Work order:
Omitting the pictures, restate all of the entries below exactly.

Information provided:
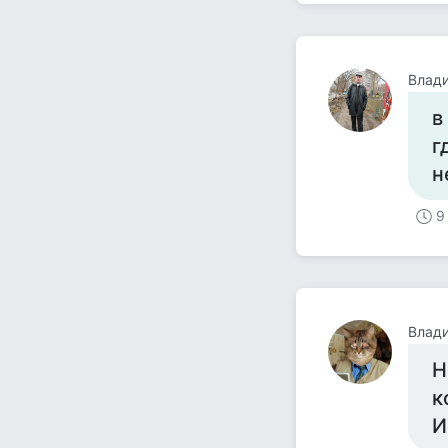
Влад
в
г
н
9
Влад
Н
к
И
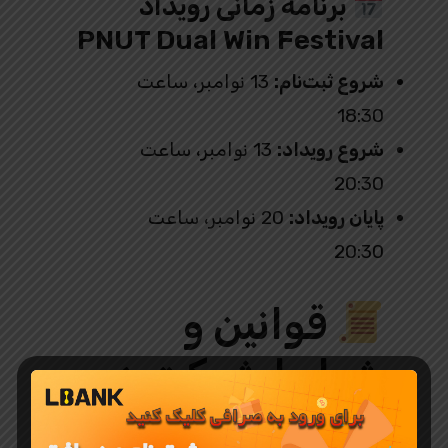
برنامه زمانی رویداد
PNUT Dual Win Festival
شروع ثبت‌نام:
13 نوامبر، ساعت
18:30
شروع رویداد:
13 نوامبر، ساعت
20:30
پایان رویداد:
20 نوامبر، ساعت
20:30
قوانین و
شرایط شرکت در
رویداد پینات ال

Answer:
Влад
в
г
н
9
Влад
Н
к
И
برنامه زمانی رویداد
PNUT Dual Win Festival
شروع ثبت‌نام:
13 نوامبر، ساعت
18:30
شروع رویداد:
13 نوامبر، ساعت
20:30
پایان رویداد:
20 نوامبر، ساعت
20:30
قوانین و
شرایط شرکت در
رویداد پینات ال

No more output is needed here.